A compressor compresses a gas by converting electric energy into kinetic energy. According to a compression mechanism compressing a gas, there are various types of compressors such as a rotary compressor, a scroll compressor, a reciprocal compressor and the like.
As for the reciprocating compressor, when a driving motor generates a driving force, a piston constituting a compression unit linearly reciprocates within a cylinder upon receiving the driving force, thereby drawing in, compressing and discharging a gas. There are a method in which a driving motor generates a rotating force and the rotating force is transferred to a piston through a crank shaft and a method in which the driving motor generates a linear reciprocating driving force and the linear reciprocating driving force is transferred to the piston.
In the reciprocating compressor, when the piston linearly reciprocates within a cylinder upon receiving a driving force of the driving motor, an intake valve and a discharge valve are opened and closed by a pressure difference inside the cylinder according to the reciprocation of the piston, and thusly a gas is taken into the cylinder, compressed and discharged.
FIG. 1 is a sectional view that illustrates one example of a discharge valve assembly of a reciprocating compressor.
As illustrated, the discharge valve assembly of the reciprocating compressor includes a discharge cover 20 covering an inner space of the cylinder 10, a discharge valve 30 inserted in the discharge cover 20 and opening and closing the inner space of the cylinder 10, and a valve spring 40 elastically supporting the discharge valve 30.
The discharge cover 20 includes a cylindrical portion 21 having certain length and outer diameter and having a space therein, a fixing portion 22 bent and extending from one side of the cylindrical portion 21 and coupled to a front frame (not shown), and a discharge hole 23 formed at the cylindrical portion 21 and coupled to a gas discharge pipe 50 through which a gas is discharged.
The discharge valve 30 has a disc shape with a certain thickness, and the valve spring 40 is a cylindrical coil spring having a certain length.
Undescribed reference numeral 60 is a piston and 70 is a suction valve:
The operation of the discharge valve assembly of such a reciprocating compressor will now be described.

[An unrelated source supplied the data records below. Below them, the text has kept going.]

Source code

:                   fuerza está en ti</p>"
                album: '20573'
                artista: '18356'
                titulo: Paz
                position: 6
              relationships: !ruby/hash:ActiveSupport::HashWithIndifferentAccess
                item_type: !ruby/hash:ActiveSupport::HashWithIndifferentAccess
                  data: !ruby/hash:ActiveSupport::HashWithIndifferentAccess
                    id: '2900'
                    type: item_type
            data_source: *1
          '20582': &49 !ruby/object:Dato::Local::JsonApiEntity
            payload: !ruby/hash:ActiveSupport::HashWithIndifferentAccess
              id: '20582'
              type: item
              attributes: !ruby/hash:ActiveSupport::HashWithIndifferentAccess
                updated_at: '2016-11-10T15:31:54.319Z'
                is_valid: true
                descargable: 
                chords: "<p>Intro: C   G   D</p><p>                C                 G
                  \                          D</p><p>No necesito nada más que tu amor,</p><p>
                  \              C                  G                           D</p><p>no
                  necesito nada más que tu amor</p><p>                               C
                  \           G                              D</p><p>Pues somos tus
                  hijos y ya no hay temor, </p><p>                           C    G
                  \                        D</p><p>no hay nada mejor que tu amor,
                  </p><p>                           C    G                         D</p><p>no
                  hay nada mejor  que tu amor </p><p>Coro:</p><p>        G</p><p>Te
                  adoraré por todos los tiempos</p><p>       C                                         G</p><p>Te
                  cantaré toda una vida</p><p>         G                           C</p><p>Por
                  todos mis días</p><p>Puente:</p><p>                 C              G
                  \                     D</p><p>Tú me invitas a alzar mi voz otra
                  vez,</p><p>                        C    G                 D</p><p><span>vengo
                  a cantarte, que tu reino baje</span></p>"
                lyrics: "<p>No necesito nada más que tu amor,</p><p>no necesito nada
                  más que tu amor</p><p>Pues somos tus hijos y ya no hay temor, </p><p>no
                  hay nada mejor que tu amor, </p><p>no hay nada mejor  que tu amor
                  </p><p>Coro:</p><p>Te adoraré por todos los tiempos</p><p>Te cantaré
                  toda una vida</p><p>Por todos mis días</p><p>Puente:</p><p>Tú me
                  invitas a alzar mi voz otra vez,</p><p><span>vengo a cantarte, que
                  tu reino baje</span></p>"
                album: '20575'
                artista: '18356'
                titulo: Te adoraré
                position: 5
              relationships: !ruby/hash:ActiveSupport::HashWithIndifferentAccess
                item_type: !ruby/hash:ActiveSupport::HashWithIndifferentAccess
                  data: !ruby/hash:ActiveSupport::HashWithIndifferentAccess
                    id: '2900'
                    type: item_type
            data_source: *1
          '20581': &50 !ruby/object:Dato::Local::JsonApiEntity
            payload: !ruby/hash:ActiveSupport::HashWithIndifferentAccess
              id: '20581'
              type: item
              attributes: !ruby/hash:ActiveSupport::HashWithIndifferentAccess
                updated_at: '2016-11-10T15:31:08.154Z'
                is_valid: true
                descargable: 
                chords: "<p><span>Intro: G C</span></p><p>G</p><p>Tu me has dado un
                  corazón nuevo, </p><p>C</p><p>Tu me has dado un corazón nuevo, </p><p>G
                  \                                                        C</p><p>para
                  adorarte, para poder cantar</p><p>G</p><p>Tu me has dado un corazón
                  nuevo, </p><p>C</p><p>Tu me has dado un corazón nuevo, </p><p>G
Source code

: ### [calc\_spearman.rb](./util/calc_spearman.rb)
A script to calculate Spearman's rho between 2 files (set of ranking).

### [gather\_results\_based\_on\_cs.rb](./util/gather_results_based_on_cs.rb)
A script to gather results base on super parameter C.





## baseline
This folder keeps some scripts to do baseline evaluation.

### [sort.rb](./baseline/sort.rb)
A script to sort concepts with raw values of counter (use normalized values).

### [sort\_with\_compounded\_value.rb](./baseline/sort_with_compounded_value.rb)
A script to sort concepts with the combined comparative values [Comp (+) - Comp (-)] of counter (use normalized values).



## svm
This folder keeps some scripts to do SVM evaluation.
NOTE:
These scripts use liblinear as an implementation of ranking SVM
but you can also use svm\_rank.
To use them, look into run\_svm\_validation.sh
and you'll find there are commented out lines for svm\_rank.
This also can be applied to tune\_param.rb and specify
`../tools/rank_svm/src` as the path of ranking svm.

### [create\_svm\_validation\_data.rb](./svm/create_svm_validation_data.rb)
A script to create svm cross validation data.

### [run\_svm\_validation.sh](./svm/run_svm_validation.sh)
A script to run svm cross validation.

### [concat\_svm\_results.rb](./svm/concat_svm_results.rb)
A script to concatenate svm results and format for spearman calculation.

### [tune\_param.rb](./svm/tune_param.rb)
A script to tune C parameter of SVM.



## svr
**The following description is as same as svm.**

The piston 60 linearly reciprocates upon receiving a driving force of the driving motor (not shown). First, when the piston 60 moves from a top dead point to a bottom dead point, as shown in FIG. 2, the discharge valve 30 is closely attached to a contact surface of the cylinder 10 by a pressure difference inside the cylinder and simultaneously, the suction valve 70 is opened so as to allow the introduction of a gas into the inner space of the cylinder through a flow path formed in the piston 60.
If the piston 60 moves from the bottom dead point to the top dead point, the suction valve 70 blocks the flow path of the piston 60, thereby gradually compressing a gas received in the inner. space of the cylinder 10. Then, the gas reaches a set compression state, the discharge valve 30 supported by the valve spring 40 is opened, discharging the compressed gas. Such processes are continuously repeated, to thereby compress a gas.
In the aforementioned discharge valve assembly, the discharge valve 30 that opens and closes an inner space of the cylinder 10 and discharges a gas continuously comes in contact with a contact surface of the cylinder 10 and also is influenced by high pressure at the time of introduction and discharge of the gas. If the discharge valve 30 is deformed or abraded by the pressure applied to the discharge valve 30 and the impact due to continuous contact with the contact surface of the cylinder 10, the leakage of a gas occurs and the compression efficiency is degraded. Accordingly, those issues must be considered in designing the discharge valve 30.
If a volume of the discharge valve 30 is increased or a material having great strength is used for the discharge valve 30 in order to prevent deformation of the discharge valve 30 due to the pressure applied thereto, the amount of impact occurring when the discharge valve 30 continuously comes in contact with the contact surface of the cylinder 10 is increased, which causes contact noise and damage to the discharge valve 30.